Hunter Douglas Architectural’s award-winning Heartfelt® modular felt ceiling system is now available for walls.
Two years after it launched the world’s first modular and linear felt ceiling system, it has successfully applied the unique system to walls, creating a warm and inviting ambience to a space.
The technical experts at Hunter Douglas Architectural created a locking device on the carrier system so that it could be used on straight walls. A solution for curved walls has also been engineered.

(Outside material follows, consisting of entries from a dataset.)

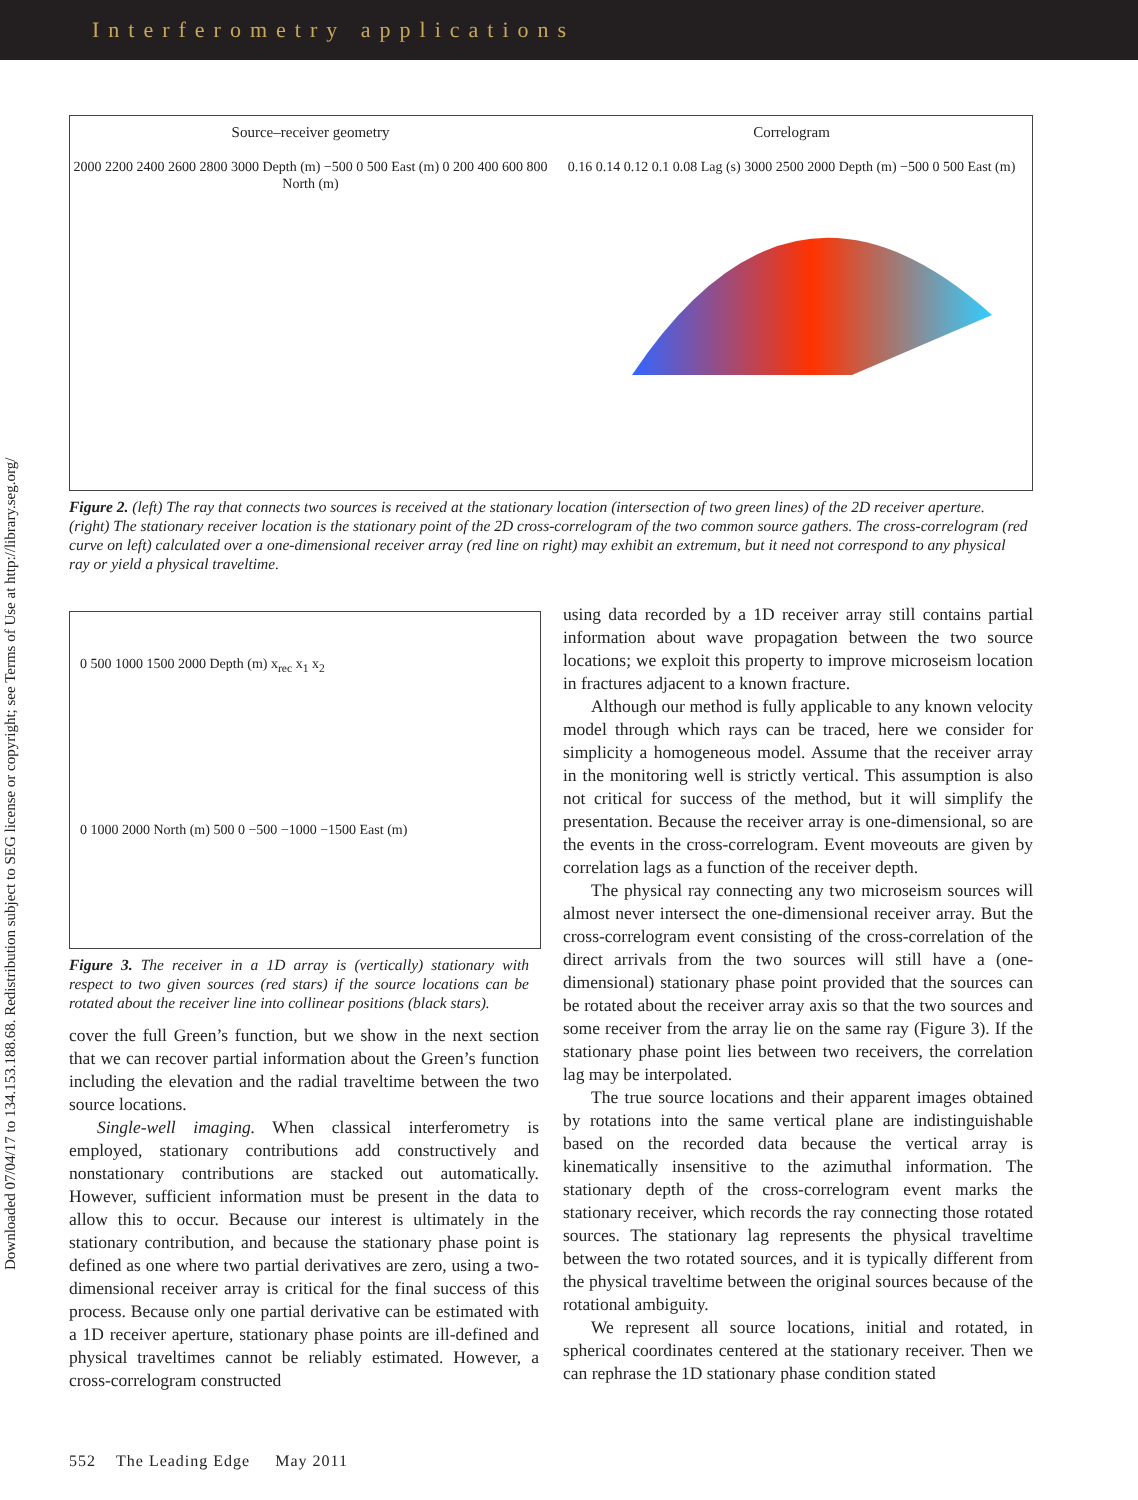Interferometry applications
Downloaded 07/04/17 to 134.153.188.68. Redistribution subject to SEG license or copyright; see Terms of Use at http://library.seg.org/
Source–receiver geometry
2000 2200 2400 2600 2800 3000 Depth (m) −500 0 500 East (m) 0 200 400 600 800 North (m)
Correlogram
0.16 0.14 0.12 0.1 0.08 Lag (s) 3000 2500 2000 Depth (m) −500 0 500 East (m)
Figure 2. (left) The ray that connects two sources is received at the stationary location (intersection of two green lines) of the 2D receiver aperture. (right) The stationary receiver location is the stationary point of the 2D cross-correlogram of the two common source gathers. The cross-correlogram (red curve on left) calculated over a one-dimensional receiver array (red line on right) may exhibit an extremum, but it need not correspond to any physical ray or yield a physical traveltime.
0 500 1000 1500 2000 Depth (m) x<sub>rec</sub> x<sub>1</sub> x<sub>2</sub>
0 1000 2000 North (m) 500 0 −500 −1000 −1500 East (m)
Figure 3. The receiver in a 1D array is (vertically) stationary with respect to two given sources (red stars) if the source locations can be rotated about the receiver line into collinear positions (black stars).
cover the full Green’s function, but we show in the next section that we can recover partial information about the Green’s function including the elevation and the radial traveltime between the two source locations.
Single-well imaging. When classical interferometry is employed, stationary contributions add constructively and nonstationary contributions are stacked out automatically. However, sufficient information must be present in the data to allow this to occur. Because our interest is ultimately in the stationary contribution, and because the stationary phase point is defined as one where two partial derivatives are zero, using a two-dimensional receiver array is critical for the final success of this process. Because only one partial derivative can be estimated with a 1D receiver aperture, stationary phase points are ill-defined and physical traveltimes cannot be reliably estimated. However, a cross-correlogram constructed
using data recorded by a 1D receiver array still contains partial information about wave propagation between the two source locations; we exploit this property to improve microseism location in fractures adjacent to a known fracture.
Although our method is fully applicable to any known velocity model through which rays can be traced, here we consider for simplicity a homogeneous model. Assume that the receiver array in the monitoring well is strictly vertical. This assumption is also not critical for success of the method, but it will simplify the presentation. Because the receiver array is one-dimensional, so are the events in the cross-correlogram. Event moveouts are given by correlation lags as a function of the receiver depth.
The physical ray connecting any two microseism sources will almost never intersect the one-dimensional receiver array. But the cross-correlogram event consisting of the cross-correlation of the direct arrivals from the two sources will still have a (one-dimensional) stationary phase point provided that the sources can be rotated about the receiver array axis so that the two sources and some receiver from the array lie on the same ray (Figure 3). If the stationary phase point lies between two receivers, the correlation lag may be interpolated.
The true source locations and their apparent images obtained by rotations into the same vertical plane are indistinguishable based on the recorded data because the vertical array is kinematically insensitive to the azimuthal information. The stationary depth of the cross-correlogram event marks the stationary receiver, which records the ray connecting those rotated sources. The stationary lag represents the physical traveltime between the two rotated sources, and it is typically different from the physical traveltime between the original sources because of the rotational ambiguity.
We represent all source locations, initial and rotated, in spherical coordinates centered at the stationary receiver. Then we can rephrase the 1D stationary phase condition stated
552 The Leading Edge May 2011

Pieter van Rees, Business Development Manager, Ceilings, said an extra, small profile was added to the carrier system, which pushes the wall panels down and outwards, fixing them in place securely.
The additional application means architects and interior designers now have the exciting option to include both a felt ceiling and wall on projects, creating a seamless visual effect.
“When we first developed this product as a ceiling, we thought it would be fit for a wall,” he said. “Having developed a carrier system for it, we are pleased with how it performs and we believe it will be a popular choice in many settings.
“It is a forgiving material, so even if it is bumped into, it bounces back, and it also creates a warm ambience. While the ceilings are the dominant acoustic absorber, the HeartFelt® wall acts as a local additional sound treatment, absorbing sound up to two metres.”
The wall panels come in lengths of 1000mm-6000mm and dimensions of 40 x 55 mm available in five shades of grey and five earth tones.
The linear felt panels are made of non-woven, thermoformed PES fibres and because they have no finishing coat, they are 100% recyclable. The aluminium carriers and galvanised steel hangers are also 100% recyclable. The total system has been certified C2C bronze level.
The Hasselt City Hall in Belgium is the first building to use HeartFelt® as a wall application, and it has been used to stunning effect across 4,000m2.
In the building’s public hall, a 40m length of wall, ranging in height from 8.5m to 4.0m, was covered with vertically placed panels and these continue for another 22m into the back office. The wavy parapet around the large mezzanine in the public hall also has vertically mounted panels. In the offices, the walls above the wall cabinets are lined with horizontal panels and this application partially merges into the ceiling.